Table 2 shows the results of regression analyses for predicting first-fill nonadherence. In the univariate analysis, patients without evidence of a fill were more likely to be older (odds ratio [OR], 1.01; 95% CI, 1.00-1.02), have Medicare (OR, 1.61; 95% CI, 1.16-2.23), and have a higher number of medications (OR, 1.04; 95% CI, 1.00-1.07). Having a higher diastolic blood pressure at the index visit was associated with a lower rate of nonadherence (OR, 0.98; 95% CI, 0.97-1.00). In the multivariate model, increasing diastolic blood pressure was found to be significantly associated with decreased nonadherence (OR, 0.98; 95% CI, 0.97-1.00) and having Medicare was found to be significantly associated with increased nonadherence (OR, 1.57; 95% CI, 1.02-2.42). The results of our subgroup analysis contained 502 patients for whom the number of medication discrepancies was available. Patients with more medication discrepancies at baseline were more likely to meet our definition of nonadherence (OR, 1.30; 95% CI, 1.15-1.46).

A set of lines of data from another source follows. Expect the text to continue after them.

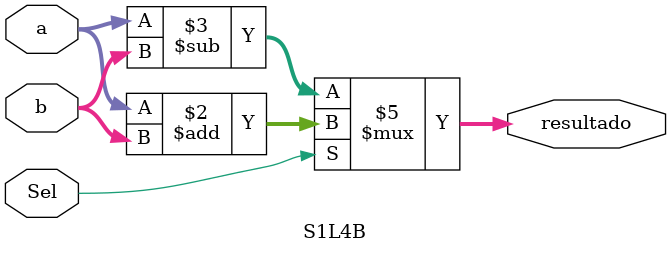
<source format=v>
module S1L4B (a, b, Sel, resultado);

        input[7:0]  a;
        input[7:0]  b;
        input       Sel;
        output reg [8:0]  resultado;

       
        always @(a, b, Sel)       begin
           if (Sel)
              resultado = a + b;
           else
              resultado = a - b;
        end
endmodule

</source>
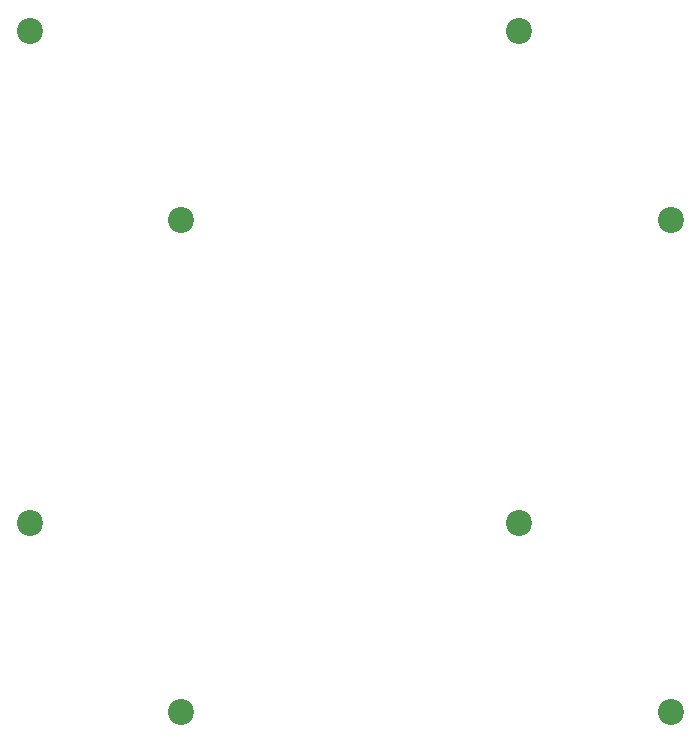
<source format=gbs>
G04 #@! TF.FileFunction,Soldermask,Bot*
%FSLAX46Y46*%
G04 Gerber Fmt 4.6, Leading zero omitted, Abs format (unit mm)*
G04 Created by KiCad (PCBNEW 4.0.5) date Thu Dec 29 13:42:12 2016*
%MOMM*%
%LPD*%
G01*
G04 APERTURE LIST*
%ADD10C,0.100000*%
%ADD11C,2.200000*%
G04 APERTURE END LIST*
D10*
D11*
X179430000Y-103990000D03*
X192260000Y-120030000D03*
X192260000Y-78380000D03*
X179430000Y-62340000D03*
X137970000Y-62340000D03*
X150800000Y-78380000D03*
X150800000Y-120030000D03*
X137970000Y-103990000D03*
M02*

</source>
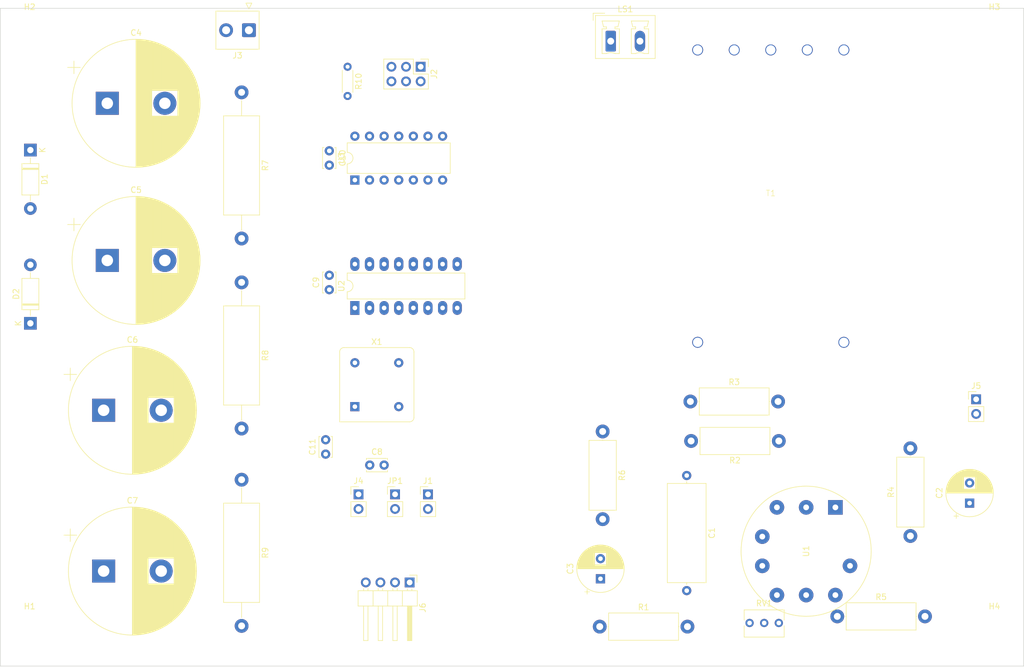
<source format=kicad_pcb>
(kicad_pcb (version 20221018) (generator pcbnew)

  (general
    (thickness 1.6)
  )

  (paper "A4")
  (layers
    (0 "F.Cu" signal)
    (31 "B.Cu" signal)
    (32 "B.Adhes" user "B.Adhesive")
    (33 "F.Adhes" user "F.Adhesive")
    (34 "B.Paste" user)
    (35 "F.Paste" user)
    (36 "B.SilkS" user "B.Silkscreen")
    (37 "F.SilkS" user "F.Silkscreen")
    (38 "B.Mask" user)
    (39 "F.Mask" user)
    (40 "Dwgs.User" user "User.Drawings")
    (41 "Cmts.User" user "User.Comments")
    (42 "Eco1.User" user "User.Eco1")
    (43 "Eco2.User" user "User.Eco2")
    (44 "Edge.Cuts" user)
    (45 "Margin" user)
    (46 "B.CrtYd" user "B.Courtyard")
    (47 "F.CrtYd" user "F.Courtyard")
    (48 "B.Fab" user)
    (49 "F.Fab" user)
    (50 "User.1" user)
    (51 "User.2" user)
    (52 "User.3" user)
    (53 "User.4" user)
    (54 "User.5" user)
    (55 "User.6" user)
    (56 "User.7" user)
    (57 "User.8" user)
    (58 "User.9" user)
  )

  (setup
    (pad_to_mask_clearance 0)
    (pcbplotparams
      (layerselection 0x00010fc_ffffffff)
      (plot_on_all_layers_selection 0x0000000_00000000)
      (disableapertmacros false)
      (usegerberextensions false)
      (usegerberattributes true)
      (usegerberadvancedattributes true)
      (creategerberjobfile true)
      (dashed_line_dash_ratio 12.000000)
      (dashed_line_gap_ratio 3.000000)
      (svgprecision 4)
      (plotframeref false)
      (viasonmask false)
      (mode 1)
      (useauxorigin false)
      (hpglpennumber 1)
      (hpglpenspeed 20)
      (hpglpendiameter 15.000000)
      (dxfpolygonmode true)
      (dxfimperialunits true)
      (dxfusepcbnewfont true)
      (psnegative false)
      (psa4output false)
      (plotreference true)
      (plotvalue true)
      (plotinvisibletext false)
      (sketchpadsonfab false)
      (subtractmaskfromsilk false)
      (outputformat 1)
      (mirror false)
      (drillshape 1)
      (scaleselection 1)
      (outputdirectory "")
    )
  )

  (net 0 "")
  (net 1 "Net-(C1-Pad1)")
  (net 2 "Net-(U1A-A)")
  (net 3 "Net-(U1B-K)")
  (net 4 "Earth")
  (net 5 "HT")
  (net 6 "Net-(U1B-G)")
  (net 7 "Net-(U1A-K)")
  (net 8 "Net-(C3-Pad1)")
  (net 9 "Net-(U1A-G)")
  (net 10 "Net-(J1-Pin_1)")
  (net 11 "Net-(T1-BLU)")
  (net 12 "Net-(T1-BLK)")
  (net 13 "unconnected-(T1-GRN-Pad5)")
  (net 14 "Net-(T1-YEL)")
  (net 15 "unconnected-(T1-WHT-Pad7)")
  (net 16 "Net-(D1-K)")
  (net 17 "Net-(C4-Pad2)")
  (net 18 "Net-(D2-K)")
  (net 19 "Net-(C6-Pad1)")
  (net 20 "Net-(J3-Pin_1)")
  (net 21 "unconnected-(U2-READY-Pad4)")
  (net 22 "unconnected-(U2-nCE-Pad6)")
  (net 23 "+5V")
  (net 24 "Net-(J4-Pin_1)")
  (net 25 "Net-(JP1-A)")
  (net 26 "/MISO")
  (net 27 "VCC")
  (net 28 "/SCL")
  (net 29 "/MOSI")
  (net 30 "/nRESET")
  (net 31 "GND")
  (net 32 "Net-(J5-Pin_1)")
  (net 33 "Net-(J5-Pin_2)")
  (net 34 "/RXD")
  (net 35 "/TXD")
  (net 36 "Net-(U2-D0)")
  (net 37 "Net-(U2-nWE)")
  (net 38 "Net-(U2-D7)")
  (net 39 "Net-(U2-D6)")
  (net 40 "Net-(U2-D5)")
  (net 41 "Net-(U2-D4)")
  (net 42 "/CLK")
  (net 43 "unconnected-(X1-EN-Pad1)")

  (footprint "Capacitor_THT:CP_Radial_D22.0mm_P10.00mm_SnapIn" (layer "F.Cu") (at 63.025 60.96))

  (footprint "Capacitor_THT:CP_Radial_D8.0mm_P3.50mm" (layer "F.Cu") (at 148.717 143.581 90))

  (footprint "Capacitor_THT:CP_Radial_D22.0mm_P10.00mm_SnapIn" (layer "F.Cu") (at 62.39 114.3))

  (footprint "Capacitor_THT:C_Disc_D3.4mm_W2.1mm_P2.50mm" (layer "F.Cu") (at 101.6 69.215 -90))

  (footprint "Potentiometer_THT:Potentiometer_Bourns_3266Y_Vertical" (layer "F.Cu") (at 179.705 151.257))

  (footprint "Resistor_THT:R_Axial_DIN0617_L17.0mm_D6.0mm_P25.40mm_Horizontal" (layer "F.Cu") (at 86.36 126.365 -90))

  (footprint "Connector_PinHeader_2.54mm:PinHeader_1x02_P2.54mm_Vertical" (layer "F.Cu") (at 113.03 128.905))

  (footprint "Resistor_THT:R_Axial_DIN0414_L11.9mm_D4.5mm_P15.24mm_Horizontal" (layer "F.Cu") (at 148.59 151.892))

  (footprint "Resistor_THT:R_Axial_DIN0204_L3.6mm_D1.6mm_P5.08mm_Horizontal" (layer "F.Cu") (at 104.775 54.61 -90))

  (footprint "Connector_PinHeader_2.54mm:PinHeader_1x02_P2.54mm_Vertical" (layer "F.Cu") (at 106.68 128.905))

  (footprint "Resistor_THT:R_Axial_DIN0414_L11.9mm_D4.5mm_P15.24mm_Horizontal" (layer "F.Cu") (at 179.705 119.634 180))

  (footprint "Valve:Valve_Noval_P" (layer "F.Cu") (at 189.535 131.17 90))

  (footprint "Connector_PinHeader_2.54mm:PinHeader_1x02_P2.54mm_Vertical" (layer "F.Cu")
    (tstamp 4519b4bc-c1fd-4435-8144-d729f7c5020d)
    (at 118.745 128.905)
    (descr "Through hole straight pin header, 1x02, 2.54mm pitch, single row")
    (tags "Through hole pin header THT 1x02 2.54mm single row")
    (property "Sheetfile" "sound.kicad_sch")
    (property "Sheetname" "")
    (property "ki_description" "Generic connector, single row, 01x02, script generated (kicad-library-utils/schlib/autogen/connector/)")
    (property "ki_keywords" "connector")
    (path "/e8544e39-022d-448b-8435-2964f9eb51f7")
    (attr through_hole)
    (fp_text reference "J1" (at 0 -2.33) (layer "F.SilkS")
        (effects (font (size 1 1) (thickness 0.15)))
      (tstamp 7ba530e2-a477-4dda-b7df-2139f5dda5a7)
    )
    (fp_text value "Conn_01x02" (at 0 4.87) (layer "F.Fab")
        (effects (font (size 1 1) (thickness 0.15)))
      (tstamp 79785af4-1958-443c-90fe-30abf4ac087f)
    )
    (fp_text user "${REFERENCE}" (at 0 1.27 90) (layer "F.Fab")
        (effects (font (size 1 1) (thickness 0.15)))
      (tstamp 3adbfeb7-0a8f-464d-9fd5-0d02e83f8396)
    )
    (fp_line (start -1.33 -1.33) (end 0 -1.33)
      (stroke (width 0.12) (type solid)) (layer "F.SilkS") (tstamp 8934f292-07bb-43a9-ab4d-618381cedce9))
    (fp_line (start -1.33 0) (end -1.33 -1.33)
      (stroke (width 0.12) (type solid)) (layer "F.SilkS") (tstamp 9805da9b-bbe3-4045-95b5-d43833a4499a))
    (fp_line (start -1.33 1.27) (end -1.33 3.87)
      (stroke (width 0.12) (type solid)) (layer "F.SilkS") (tstamp 3ca0c4f4-b2da-4c37-9f62-6d9821fcfde7))
    (fp_line (start -1.33 1.27) (end 1.33 1.27)
      (stroke (width 0.12) (type solid)) (layer "F.SilkS") (tstamp 095a99cc-79de-4149-9dc6-5bc364a787c2))
    (fp_line (start -1.33 3.87) (end 1.33 3.87)
      (stroke (width 0.12) (type solid)) (layer "F.SilkS") (tstamp cc29f829-893f-4d86-bfa7-ed20eacbe3f9))
    (fp_line (start 1.33 1.27) (end 1.33 3.87)
      (stroke (width 0.12) (type solid)) (layer "F.SilkS") (tstamp 0ae6a601-aa6c-40cc-80f7-c8dc9b0067a5))
    (fp_line (start -1.8 -1.8) (end -1.8 4.35)
      (stroke (width 0.05) (type solid)) (layer "F.CrtYd") (tstamp a734bad9-1fae-4c85-b497-ca35b4a10af4))
    (fp_line (start -1.8 4.35) (end 1.8 4.35)
      (stroke (width 0.05) (type solid)) (layer "F.CrtYd") (tstamp be7258fa-1d68-467b-94cb-e3a107f43bd5))
    (fp_line (start 1.8 -1.8) (end -1.8 -1.8)
      (stroke (width 0.05) (type solid)) (layer "F.CrtYd") (tstamp 1b7ed0b8-66dd-49b5-82ae-cf39fe832e3e))
    (fp_line (start 1.8 4.35) (end 1.8 -1.8)
      (stroke (width 0.05) (type solid)) (layer "F.CrtYd") (tstamp 7432a1e9-c5b4-423b-bb0f-4ee73d1128dc))
    (fp_line (start -1.27 -0.635) (end -0.635 -1.27)
      (stroke (width 0.1) (type solid)) (layer "F.Fab") (tstamp 5d98c314-c945-414a-882d-401d1fa990f9))
    (fp_line (start -1.27 3.81) (end -1.27 -0.635)
      (stroke (width 0.1) (type solid)) (layer "F.Fab") (tstamp 91298ba6-34ed-497c-942e-fcedbebf22ac))
    (fp_line (start -0.635 -1.27) (end 1.27 -1.27)
      (stroke (width 0.1) (type solid)) (layer "F.Fab") (tstamp 0d49dcb7-db14-44b7-9f0d-936ca8ee0a31))
    (fp_line (start 1.27 -1.27) (end 1.27 3.81)
      (stroke (width 0.1) (type solid)) (layer "F.Fab") (tstamp e80a41dd-cdae-4e87-a416-105696ce7cbb))
    (fp_line (start 1.27 3.81) (end -1.27 3.81)
      (stroke (width 0.1) (type solid)) (layer "F.Fab") (tstamp a3f0f349-3910-4faf-a712-b23f61f0b776))
    (pad "1" thru_hole rect (at 0 0) (size 1.7 1.7) (drill 1) (layers "*.Cu" "*.Mask")
      (net 10 "Net-(J1-Pin_1)") (pinfunction "Pin_1") (pintype "passive") (tstamp 71c3aceb-9382-454e-80e5-2a88b4e2cabf))
    (pad "2" thru_hole oval (at 0 2.54) (size 1.7 1.7) (drill 1) (layers "*.Cu" "*.Mask")
      (net 4 "Earth") (pi
... [273882 chars truncated]
</source>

We identified the association of primary nonadherence with increasing medication burden, age, and noncardiovascular comorbidities. This is consistent with previous literature suggesting that medication nonadherence may increase as competing comorbidities, particularly with active symptoms, take precedence over asymptomatic conditions such as hypertension.18 Although the evidence for association of primary nonadherence with comorbidity is mixed, with some evidence suggesting increased primary nonadherence with a higher medication burden,19 our study and others suggest the opposite.11
Interestingly, we identified that patients with lower diastolic blood pressure were more often nonadherent. The association may indicate a perceived lack of urgency, particularly given the asymptomatic nature of hypertension, although this is not clear from our data. Specific interventions for those with lower grades of hypertension may need to include education on the importance of adherence to prevent worsening hypertension.